Independence at home can be any and all of these things, and much more, but above all else it is the maintenance and protection of the most fundamental rights of people. It is a human rights issue in the full cultural, social and legal contexts associated with that term. In a word, it means stopping the practice of putting persons in institutions against their will, stopping the practice of denying the provision of home and community based services when those services are necessary to maintain a person’s independence and freedom in their own home. Fundamental health care human rights, means clearly and forcefully protecting the rights of persons with disabilities to maintain full control over their own lives.
In Indiana there have been attempts since 2010 by individuals and organizations to persuade the General Assembly to pass legislation to establish in law the basic human rights of citizens that use publicly funded home and community based services. The language has been drafted by The Generations Project at the behest of the members of the Indiana Home Care Task Force and legislation has been introduced. So far it has not moved through the General Assembly and there is no human rights bill pending in 2015.
However, until saying out of institutions is established as an inviolate universal human right it will be difficult to protect persons with disabilities from the grasping and nefarious behavior of others.

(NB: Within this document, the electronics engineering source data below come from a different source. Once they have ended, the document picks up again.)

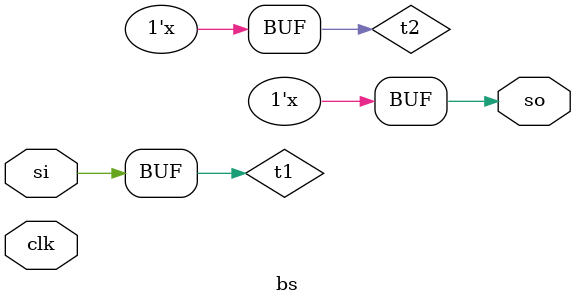
<source format=v>
module bs(clk,si,so);
input clk,si;
output so;

reg so,t1,t2;

always@*
begin
so=t2;
t2=t1;

t1=si;
end
endmodule

</source>
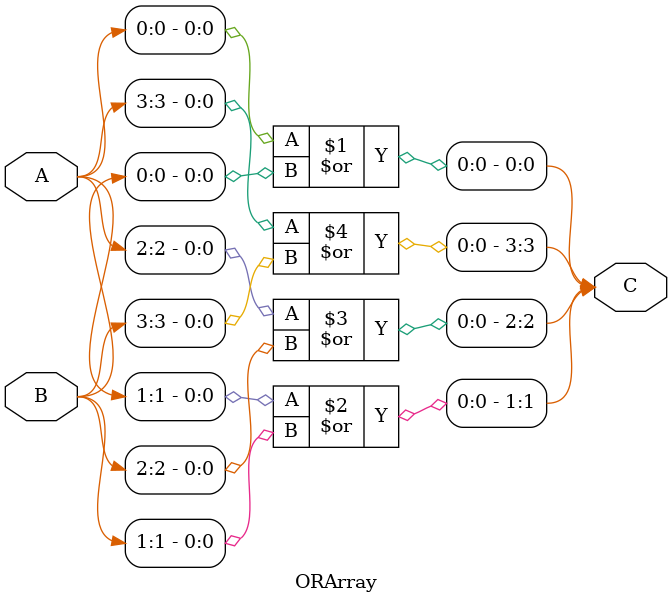
<source format=v>
module ORArray(A,B,C);
input [3:0]A,B;
output [3:0]C;
assign C[0]=A[0]|B[0];
assign C[1]=A[1]|B[1];
assign C[2]=A[2]|B[2];
assign C[3]=A[3]|B[3];
endmodule 

</source>
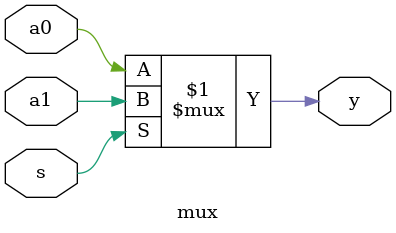
<source format=v>
module mux (a0,a1,s,y);
input a0,a1;
input s;
output y;
assign       y=s?a1:a0;
endmodule

</source>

Until that happens it will be difficult to put in place and fund the services that will guarantee the availability of quality and affordable home and community based services at the moment when such services are needed to prevent forced institutionalization.

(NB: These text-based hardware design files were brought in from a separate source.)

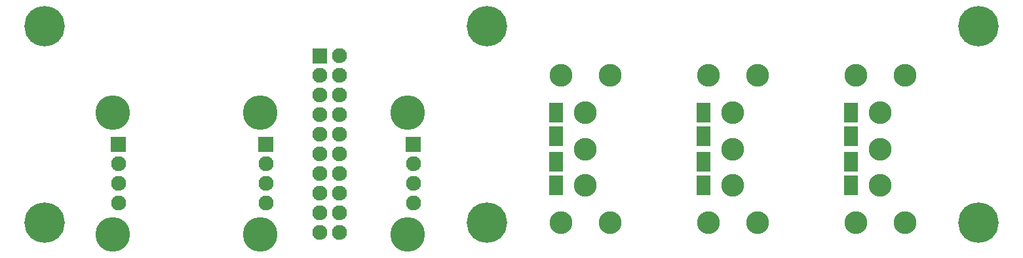
<source format=gbr>
G04 start of page 7 for group -4062 idx -4062 *
G04 Title: (unknown), soldermask *
G04 Creator: pcb 4.2.2 *
G04 CreationDate: Tue May 11 21:17:39 2021 UTC *
G04 For: thomasc *
G04 Format: Gerber/RS-274X *
G04 PCB-Dimensions (mil): 5250.00 1500.00 *
G04 PCB-Coordinate-Origin: lower left *
%MOIN*%
%FSLAX25Y25*%
%LNBOTTOMMASK*%
%ADD50C,0.2060*%
%ADD49C,0.1760*%
%ADD48C,0.0001*%
%ADD47C,0.1160*%
%ADD46C,0.0760*%
G54D46*X62500Y45000D03*
X137500D03*
G54D47*X450000Y44000D03*
X375000D03*
X300000D03*
X287500Y25000D03*
X300000Y62500D03*
Y81000D03*
G54D48*G36*
X58700Y68800D02*Y61200D01*
X66300D01*
Y68800D01*
X58700D01*
G37*
G54D49*X59500Y81000D03*
G54D50*X25000Y125000D03*
G54D46*X62500Y55000D03*
G54D48*G36*
X133700Y68800D02*Y61200D01*
X141300D01*
Y68800D01*
X133700D01*
G37*
G54D46*X137500Y55000D03*
G54D49*X134500Y81000D03*
G54D46*X62500Y35000D03*
X137500D03*
X175000Y110000D03*
G54D48*G36*
X161200Y113800D02*Y106200D01*
X168800D01*
Y113800D01*
X161200D01*
G37*
G54D46*X165000Y100000D03*
Y90000D03*
X175000Y100000D03*
Y90000D03*
G54D47*X462500Y100000D03*
X437500D03*
X450000Y62500D03*
Y81000D03*
X387500Y100000D03*
X362500D03*
X312500D03*
X287500D03*
X375000Y62500D03*
Y81000D03*
X462500Y25000D03*
X437500D03*
X387500D03*
X362500D03*
X312500D03*
G54D50*X500000Y125000D03*
Y25000D03*
G54D49*X59500Y19000D03*
X134500D03*
G54D46*X175000Y80000D03*
X165000D03*
X175000Y70000D03*
X165000D03*
X175000Y60000D03*
X165000D03*
Y20000D03*
G54D50*X25000Y25000D03*
G54D48*G36*
X208700Y68800D02*Y61200D01*
X216300D01*
Y68800D01*
X208700D01*
G37*
G54D46*X212500Y55000D03*
Y45000D03*
Y35000D03*
G54D49*X209500Y19000D03*
Y81000D03*
G54D46*X175000Y50000D03*
X165000D03*
X175000Y40000D03*
X165000D03*
X175000Y30000D03*
X165000D03*
X175000Y20000D03*
G54D50*X250000Y125000D03*
Y25000D03*
G54D48*G36*
X288500Y86000D02*X281500D01*
Y76000D01*
X288500D01*
Y86000D01*
G37*
G36*
X363500D02*X356500D01*
Y76000D01*
X363500D01*
Y86000D01*
G37*
G36*
X288500Y49000D02*X281500D01*
Y39000D01*
X288500D01*
Y49000D01*
G37*
G36*
X363500D02*X356500D01*
Y39000D01*
X363500D01*
Y49000D01*
G37*
G36*
X438500D02*X431500D01*
Y39000D01*
X438500D01*
Y49000D01*
G37*
G36*
X288500Y61000D02*X281500D01*
Y51000D01*
X288500D01*
Y61000D01*
G37*
G36*
X363500D02*X356500D01*
Y51000D01*
X363500D01*
Y61000D01*
G37*
G36*
X438500D02*X431500D01*
Y51000D01*
X438500D01*
Y61000D01*
G37*
G36*
X288500Y74000D02*X281500D01*
Y64000D01*
X288500D01*
Y74000D01*
G37*
G36*
X363500D02*X356500D01*
Y64000D01*
X363500D01*
Y74000D01*
G37*
G36*
X438500D02*X431500D01*
Y64000D01*
X438500D01*
Y74000D01*
G37*
G36*
Y86000D02*X431500D01*
Y76000D01*
X438500D01*
Y86000D01*
G37*
M02*

</source>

The status quo needs to be challenged and changed.
To that end, The Generations Project and the Indiana Home Care Task Force have been engaged in positive and promising discussions with the state Division of Aging since late 2014. These discussions are clearly necessary and are focused on the real challenges facing senior citizens, persons with disabilities, and their family caregivers that need substantial help now through the CHOICE home care program and via like services funded through the Medicaid aged and disabled waiver and other public programs.
Nonetheless, these discussions are not enough.
When it comes to long term care and human rights change will only happen when substantial numbers of people who care and are affected by these issues begin to talk, first to each other, their families and their neighbors, and then in calls for basic change that are placed at the feet of our elected leaders. When these things happen then change can happen quickly.
In Indiana such change has happened in the past…the CHOICE program is proof of that. Yes, change can happen, human rights can be secured for all Hoosiers who need home and community based services, but we must talk to, listen to, and engage everyone we can, and then act.
Why We Have Joined the Raise the Wage Coalition
Raising the minimum wage is a crucial component to improving the lives of persons who need home health care and community based services. The Generations Project , Hoosiers First and United Senior Action have joined the Raise the Wage coalition because too many home care and nursing home workers are grossly underpaid and forced to work with few viable benefits. That leads to high rates of turnover among those workers…and that puts people who depend on them for their health, safety, dignity and freedom at risk. Without a doubt economic justice and health justice in Indiana and throughout America are absolutely linked. To our readers and supporters we ask them to join their fellow Hoosiers and Americans in calling for wages to be raised. Raise the Wage!